L’exemple le plus connu et le plus emblématique parce qu’il montre qu’il y a de la place mais que personne n’a encore réussi à sécuriser sur le long terme une base électorale solide et nombreuse, est celui du Parti progressiste et de son candidat à la présidentielle de 1912, Théodore Roosevelt, qui avait déjà été président sous les couleurs républicaines.
Devant un Parti républicain très à droite, miné par les intrigues ainsi que par les clans et incapable d’améliorer la situation de l’Américain moyen et encore plus des classes les plus défavorisées, le Parti progressiste, essentiellement composé d’anciens républicains, ne parvint pas à avoir un poids suffisant pour concurrencer vraiment les deux grands partis.
Pourtant Théodore Roosevelt aurait pu l’emporter sans des manœuvres politiciennes mais, in fine, sa candidature eut comme seul résultat tangible de faire perdre le candidat républicain et de faire élire Woodrow Wilson…
Après cette échec, les progressistes durèrent encore quelques temps après mais disparurent ensuite en tant qu’organisation importante.
Rien ne dit que la création d’un nouveau parti aurait une quelconque chance de réussir malgré la présidence clivante de Trump dans son propre camp.
D’autant que l’on ne sait pas trop le positionnement qu’aurait celui-ci.
Lorsque les républicains dissidents parlent de l’ancrer au «centre-droit», il est important de dire que c’est par rapport à leur définition de ce qu’est actuellement pour eux le centre-droit et que tout observateur sérieux aurait appelé il y a quelques années un conservatisme pur et dur, sans doute plus à droite que le reaganisme dont ils se réclament et qui n’a jamais été au centre, bien au contraire!
Car, comme l’ont noté nombre de politistes et qu’a expliqué brillamment un ouvrage de deux d’entre eux, un républicain et un démocrate («It’s even worth than it looks» de Thomas Mann et Norman Ornstein), les républicains ont entrepris depuis une trentaine d’années de déplacer de manière totalement injustifiée et illégitime les barrières des différentes tendances.
Ainsi, en se droitisant, ils ont, dans le même temps, prétendu que c’était en fait les démocrates qui se gauchisaient et que donc c’étaient chez eux, au Parti républicain, que se trouvait le vrai courant centriste aux côtés de ceux de droite.
Une fiction totale évidemment mas une entreprise de désinformation qui a parfaitement fonctionné auprès d’une partie de l’électorat et, pire, de nombreux grands médias… jusqu’à la présidence Trump.
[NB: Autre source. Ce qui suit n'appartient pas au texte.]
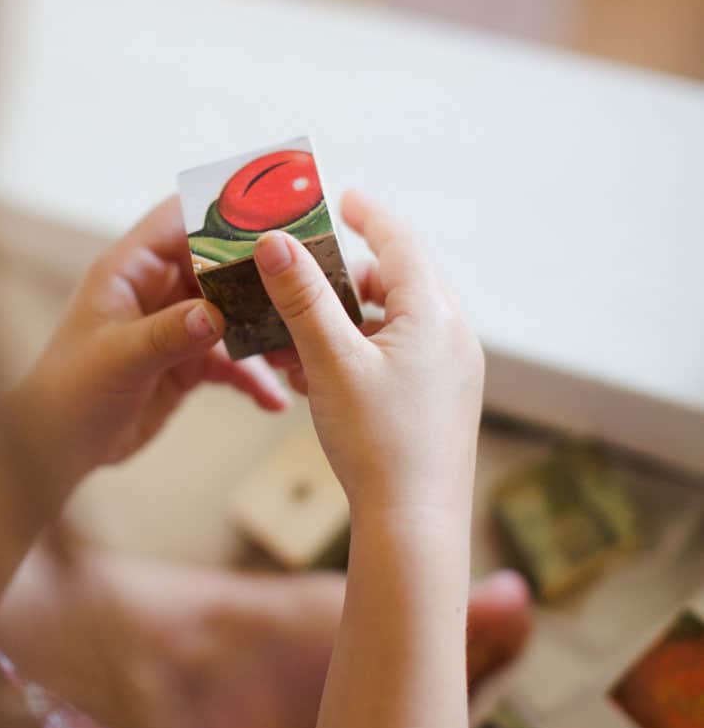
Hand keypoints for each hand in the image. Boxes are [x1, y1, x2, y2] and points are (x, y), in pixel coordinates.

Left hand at [14, 197, 287, 486]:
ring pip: (232, 313)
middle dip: (258, 273)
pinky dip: (251, 376)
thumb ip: (168, 334)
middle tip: (305, 280)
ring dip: (262, 329)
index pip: (180, 220)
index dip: (222, 210)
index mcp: (131, 269)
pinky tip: (273, 398)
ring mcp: (175, 325)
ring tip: (296, 346)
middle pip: (218, 264)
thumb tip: (216, 314)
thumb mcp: (118, 358)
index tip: (271, 211)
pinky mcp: (186, 362)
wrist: (57, 448)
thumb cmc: (68, 392)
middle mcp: (156, 290)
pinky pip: (229, 360)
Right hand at [254, 190, 483, 518]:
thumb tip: (275, 242)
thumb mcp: (330, 362)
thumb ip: (302, 298)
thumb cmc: (377, 444)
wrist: (413, 528)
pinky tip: (318, 377)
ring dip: (346, 322)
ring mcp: (452, 372)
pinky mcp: (442, 403)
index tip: (344, 199)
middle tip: (305, 279)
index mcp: (434, 315)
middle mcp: (453, 337)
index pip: (401, 244)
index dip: (369, 216)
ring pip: (394, 324)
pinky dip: (360, 354)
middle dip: (347, 278)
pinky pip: (400, 357)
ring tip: (298, 340)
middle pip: (399, 283)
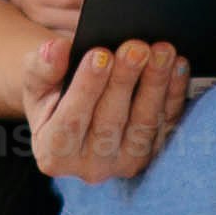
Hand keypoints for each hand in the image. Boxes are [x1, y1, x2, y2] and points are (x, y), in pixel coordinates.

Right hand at [23, 32, 191, 182]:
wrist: (78, 114)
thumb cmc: (53, 97)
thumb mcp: (36, 82)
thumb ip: (40, 67)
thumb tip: (57, 49)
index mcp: (53, 154)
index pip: (70, 121)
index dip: (86, 87)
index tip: (100, 54)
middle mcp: (90, 166)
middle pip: (110, 122)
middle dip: (124, 81)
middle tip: (136, 47)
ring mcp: (125, 164)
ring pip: (143, 125)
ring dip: (155, 85)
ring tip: (161, 51)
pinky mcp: (152, 154)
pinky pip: (167, 124)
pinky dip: (174, 94)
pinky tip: (178, 66)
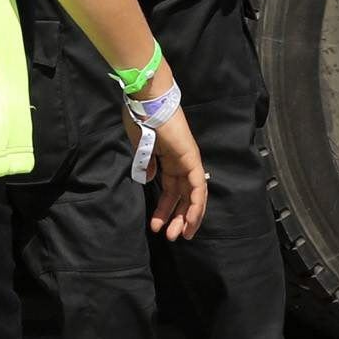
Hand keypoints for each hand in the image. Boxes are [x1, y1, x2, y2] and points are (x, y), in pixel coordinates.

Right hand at [125, 94, 207, 239]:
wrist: (147, 101)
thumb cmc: (140, 119)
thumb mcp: (140, 148)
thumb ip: (147, 164)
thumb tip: (150, 180)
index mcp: (169, 161)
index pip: (171, 191)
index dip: (165, 209)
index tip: (157, 226)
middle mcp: (182, 164)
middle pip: (183, 197)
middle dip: (177, 218)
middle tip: (171, 237)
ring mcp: (189, 161)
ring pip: (194, 196)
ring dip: (188, 217)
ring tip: (180, 236)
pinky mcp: (192, 159)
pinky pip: (197, 187)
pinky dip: (196, 206)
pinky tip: (189, 221)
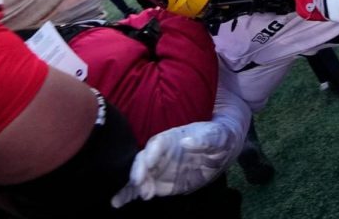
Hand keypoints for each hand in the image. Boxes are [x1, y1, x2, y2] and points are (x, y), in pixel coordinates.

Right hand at [110, 120, 244, 206]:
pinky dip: (128, 194)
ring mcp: (158, 169)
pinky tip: (116, 202)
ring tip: (120, 199)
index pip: (157, 143)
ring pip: (138, 176)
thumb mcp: (216, 135)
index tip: (148, 164)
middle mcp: (160, 153)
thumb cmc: (218, 137)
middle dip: (138, 172)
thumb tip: (187, 142)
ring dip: (131, 186)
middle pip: (143, 160)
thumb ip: (203, 139)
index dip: (151, 153)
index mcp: (171, 138)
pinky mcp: (159, 183)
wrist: (221, 150)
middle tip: (139, 185)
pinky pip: (142, 188)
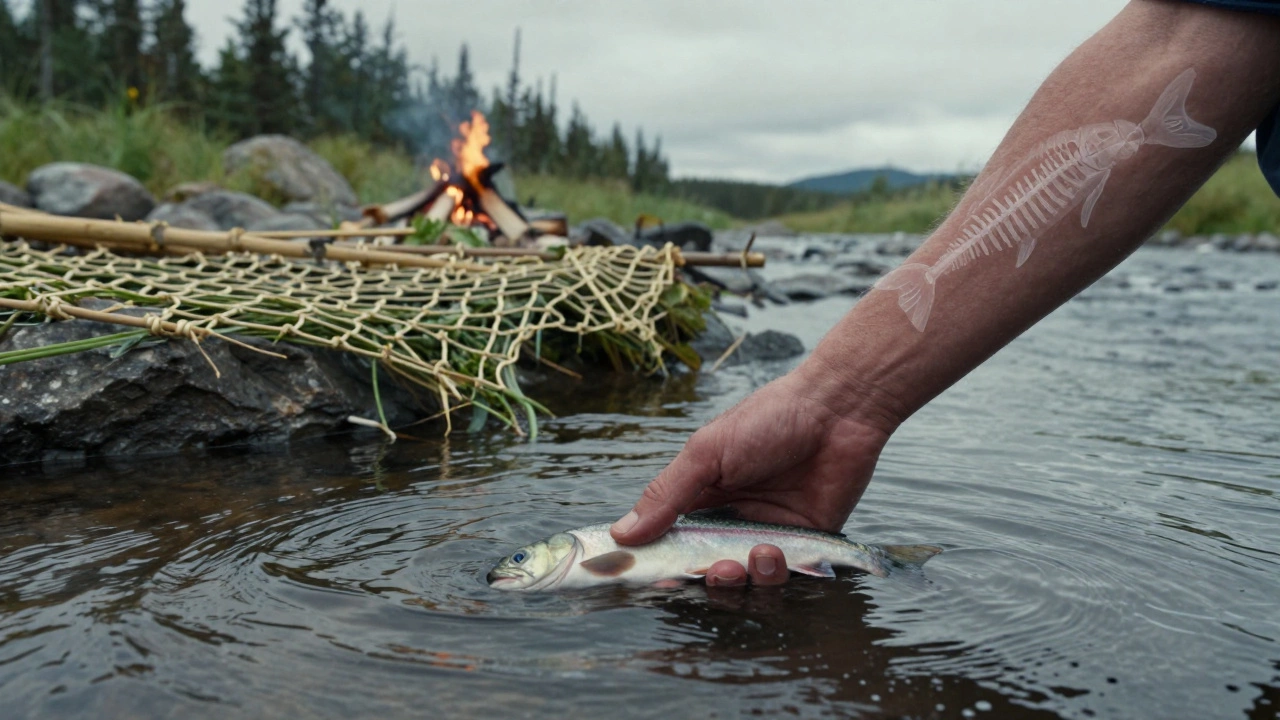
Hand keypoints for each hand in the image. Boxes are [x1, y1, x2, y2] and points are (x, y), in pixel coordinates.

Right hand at [610, 370, 893, 583]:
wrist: (837, 411)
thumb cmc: (768, 420)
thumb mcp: (707, 453)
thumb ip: (667, 495)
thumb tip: (622, 535)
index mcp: (703, 497)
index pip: (671, 540)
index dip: (661, 563)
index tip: (653, 578)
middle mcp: (733, 520)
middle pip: (707, 568)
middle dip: (705, 577)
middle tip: (712, 569)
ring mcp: (769, 533)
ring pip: (745, 580)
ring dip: (744, 578)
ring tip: (755, 555)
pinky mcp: (806, 544)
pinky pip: (785, 577)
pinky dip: (776, 574)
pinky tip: (775, 552)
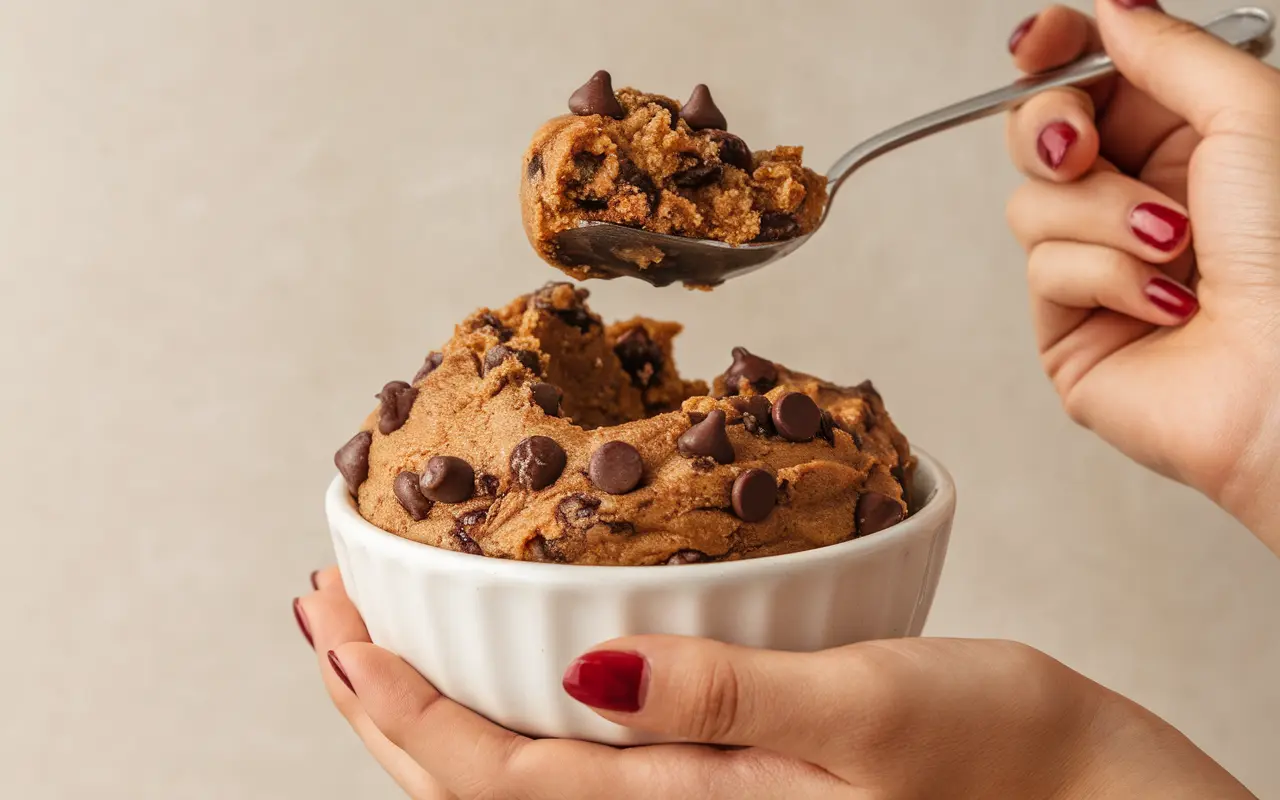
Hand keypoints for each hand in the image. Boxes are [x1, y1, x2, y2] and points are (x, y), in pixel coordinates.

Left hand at [297, 567, 1251, 798]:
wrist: (1081, 797)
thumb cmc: (998, 759)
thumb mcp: (867, 714)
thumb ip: (724, 700)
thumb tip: (589, 677)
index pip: (490, 779)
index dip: (397, 706)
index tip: (335, 624)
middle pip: (482, 785)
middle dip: (387, 704)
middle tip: (325, 616)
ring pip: (522, 775)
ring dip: (440, 706)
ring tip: (383, 639)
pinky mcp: (726, 778)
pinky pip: (584, 759)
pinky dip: (520, 707)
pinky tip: (516, 665)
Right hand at [1004, 1, 1279, 551]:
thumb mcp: (1250, 114)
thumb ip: (1169, 51)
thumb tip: (1111, 10)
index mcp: (1195, 143)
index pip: (1095, 79)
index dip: (1058, 53)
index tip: (1042, 44)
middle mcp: (1143, 200)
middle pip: (1041, 134)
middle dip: (1050, 129)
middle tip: (1080, 146)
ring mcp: (1102, 266)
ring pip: (1034, 202)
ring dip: (1103, 216)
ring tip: (1173, 247)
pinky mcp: (1072, 328)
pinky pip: (1045, 269)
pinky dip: (1103, 277)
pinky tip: (1164, 303)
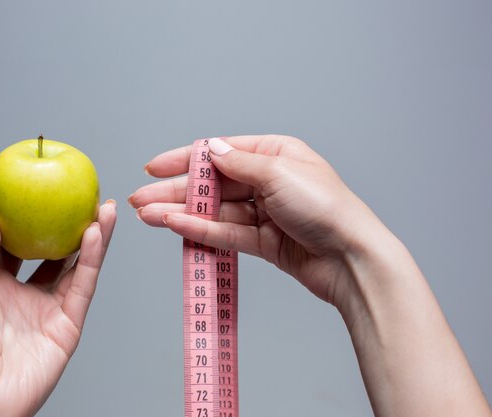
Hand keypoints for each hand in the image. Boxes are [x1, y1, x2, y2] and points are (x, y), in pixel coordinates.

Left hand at [0, 201, 116, 416]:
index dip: (34, 221)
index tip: (44, 195)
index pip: (22, 246)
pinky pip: (82, 286)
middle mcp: (28, 294)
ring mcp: (50, 309)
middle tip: (87, 199)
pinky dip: (92, 260)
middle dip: (73, 226)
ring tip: (106, 209)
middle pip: (57, 252)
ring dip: (93, 238)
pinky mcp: (69, 324)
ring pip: (77, 266)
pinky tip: (96, 235)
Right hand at [130, 136, 491, 416]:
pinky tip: (175, 227)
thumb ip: (238, 162)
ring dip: (180, 213)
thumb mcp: (279, 172)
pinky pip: (226, 233)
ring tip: (147, 217)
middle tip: (141, 199)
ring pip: (214, 211)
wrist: (351, 258)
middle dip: (175, 191)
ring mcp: (265, 212)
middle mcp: (268, 180)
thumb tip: (210, 149)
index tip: (153, 167)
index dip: (184, 159)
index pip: (219, 152)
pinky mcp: (264, 241)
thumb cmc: (326, 208)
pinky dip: (201, 230)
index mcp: (275, 153)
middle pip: (212, 184)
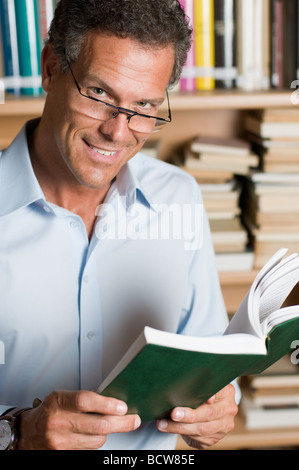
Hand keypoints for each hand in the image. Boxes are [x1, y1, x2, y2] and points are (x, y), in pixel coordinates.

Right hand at [17, 390, 140, 449]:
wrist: (28, 433)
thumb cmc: (49, 411)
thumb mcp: (62, 396)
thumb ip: (83, 398)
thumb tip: (112, 400)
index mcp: (58, 400)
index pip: (85, 401)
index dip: (107, 404)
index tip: (122, 406)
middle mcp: (58, 421)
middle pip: (98, 425)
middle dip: (121, 423)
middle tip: (134, 419)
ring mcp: (60, 440)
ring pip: (97, 439)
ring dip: (107, 432)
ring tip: (107, 424)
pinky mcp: (63, 453)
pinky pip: (89, 448)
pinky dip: (95, 441)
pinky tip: (93, 434)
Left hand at [157, 384, 237, 449]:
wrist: (209, 408)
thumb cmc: (202, 392)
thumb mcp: (204, 384)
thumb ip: (198, 384)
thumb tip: (179, 385)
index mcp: (227, 392)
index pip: (218, 392)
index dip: (209, 394)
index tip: (203, 398)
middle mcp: (228, 409)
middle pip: (208, 413)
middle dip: (189, 415)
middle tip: (174, 413)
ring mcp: (223, 426)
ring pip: (202, 429)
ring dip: (180, 427)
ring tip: (163, 424)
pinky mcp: (215, 438)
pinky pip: (199, 439)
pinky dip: (183, 434)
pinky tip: (171, 429)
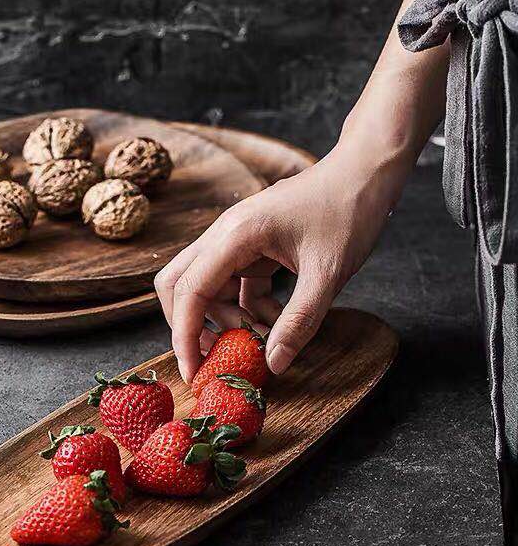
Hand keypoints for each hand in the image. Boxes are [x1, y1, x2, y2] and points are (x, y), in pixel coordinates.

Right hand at [155, 141, 407, 381]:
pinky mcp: (251, 247)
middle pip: (180, 285)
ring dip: (225, 319)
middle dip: (190, 326)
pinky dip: (246, 308)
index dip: (185, 336)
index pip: (189, 291)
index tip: (193, 372)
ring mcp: (236, 240)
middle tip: (214, 357)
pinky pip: (233, 285)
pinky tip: (275, 320)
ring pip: (207, 288)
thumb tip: (273, 364)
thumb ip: (300, 322)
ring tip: (260, 339)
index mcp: (235, 235)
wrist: (366, 172)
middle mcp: (224, 235)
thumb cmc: (349, 211)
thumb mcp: (328, 273)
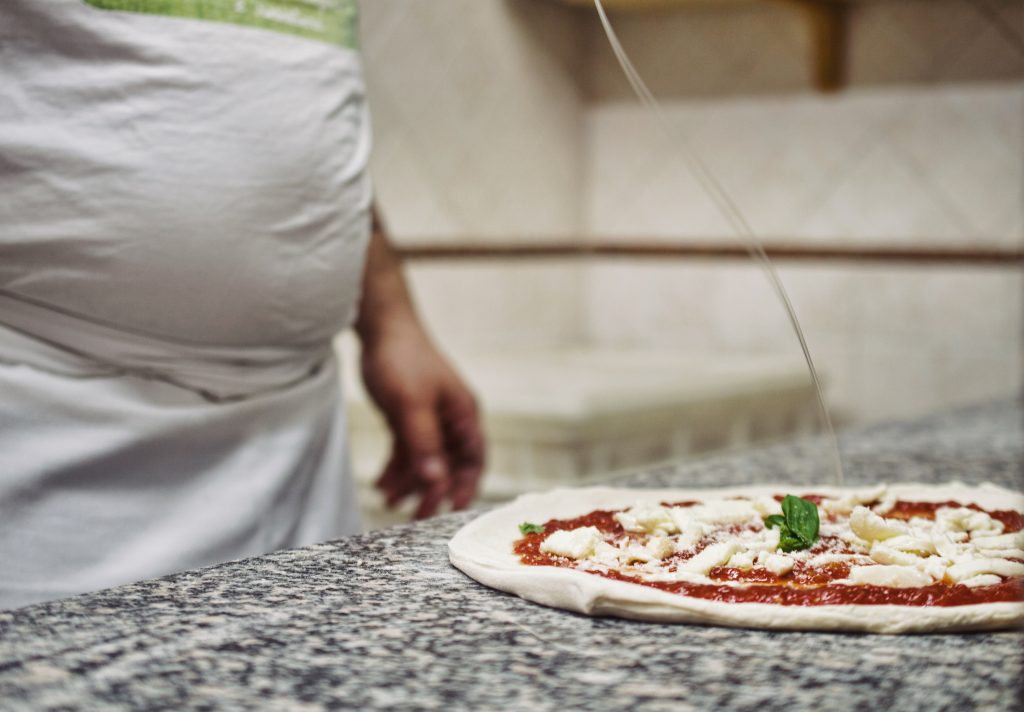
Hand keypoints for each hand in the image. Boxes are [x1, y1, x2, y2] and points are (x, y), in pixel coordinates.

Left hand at [359, 320, 484, 518]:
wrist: (379, 328)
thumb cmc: (403, 359)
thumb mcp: (412, 404)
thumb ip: (424, 442)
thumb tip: (436, 480)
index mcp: (463, 415)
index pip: (473, 459)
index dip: (465, 486)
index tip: (452, 510)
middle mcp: (451, 420)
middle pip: (449, 465)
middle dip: (434, 491)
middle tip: (417, 516)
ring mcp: (430, 420)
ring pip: (426, 462)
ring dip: (411, 483)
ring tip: (389, 501)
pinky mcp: (409, 419)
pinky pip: (407, 452)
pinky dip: (396, 469)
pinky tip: (382, 484)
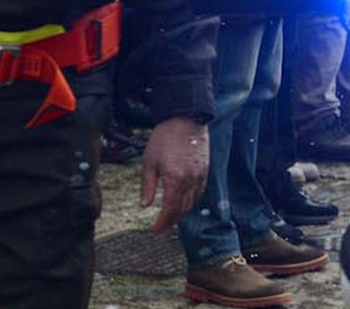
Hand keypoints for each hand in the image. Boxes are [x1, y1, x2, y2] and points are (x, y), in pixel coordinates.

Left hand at [138, 117, 209, 232]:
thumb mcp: (149, 162)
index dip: (163, 223)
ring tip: (171, 217)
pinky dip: (191, 201)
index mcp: (174, 179)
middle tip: (161, 227)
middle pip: (182, 209)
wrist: (185, 120)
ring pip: (192, 202)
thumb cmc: (164, 138)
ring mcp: (200, 176)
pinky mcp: (205, 170)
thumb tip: (144, 205)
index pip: (170, 209)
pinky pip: (199, 192)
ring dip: (181, 213)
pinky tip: (184, 203)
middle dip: (171, 221)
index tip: (155, 230)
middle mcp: (189, 181)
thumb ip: (147, 186)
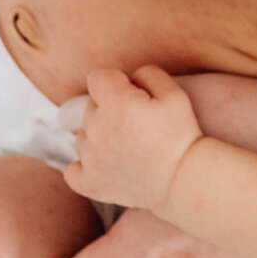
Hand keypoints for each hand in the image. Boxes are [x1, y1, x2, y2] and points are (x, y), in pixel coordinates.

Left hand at [65, 66, 202, 213]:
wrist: (184, 181)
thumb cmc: (182, 136)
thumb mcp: (175, 94)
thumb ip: (147, 74)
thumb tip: (129, 78)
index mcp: (116, 103)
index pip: (97, 77)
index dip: (115, 81)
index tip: (131, 93)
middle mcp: (97, 128)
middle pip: (90, 107)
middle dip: (109, 109)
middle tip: (137, 125)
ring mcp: (90, 158)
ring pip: (82, 137)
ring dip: (99, 138)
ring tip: (128, 148)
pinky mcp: (89, 183)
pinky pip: (72, 170)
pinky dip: (85, 168)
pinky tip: (105, 167)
Tout cela pour dire que ce n’est pas, en réalité, un parti de centre-droit que la grande majorité d’entre eux veulent créer (il y a néanmoins une vraie tendance centriste mais très minoritaire) mais un parti conservateur dans la tradition reaganienne, laissant l’idéologie du populisme radical incarné par Trump mais aussi d’autres figures et mouvement comme le Tea party, au Parti républicain actuel.
C’est une entreprise qu’il faut néanmoins saluer et soutenir parce qu’il s’agit de refonder un parti profondément démocratique et républicain.
Pour autant, les 74 millions de voix pour Trump évoquées plus haut montrent qu’il sera difficile de trouver une base électorale large.
Ce qui peut donner un peu de baume au cœur des initiateurs de ce projet est que le Parti républicain est malmené dans les sondages par ses propres électeurs dont un nombre grandissant ont une mauvaise opinion de lui.
Cependant, les dernières élections aux Etats-Unis ont montré que le jour de l’élection ces électeurs critiques vont en général voter républicain.
Du coup, il faudra plus d’une réunion médiatique pour faire en sorte qu’il y ait, à nouveau, un parti qui ressemble à celui d’Abraham Lincoln et qui était centriste.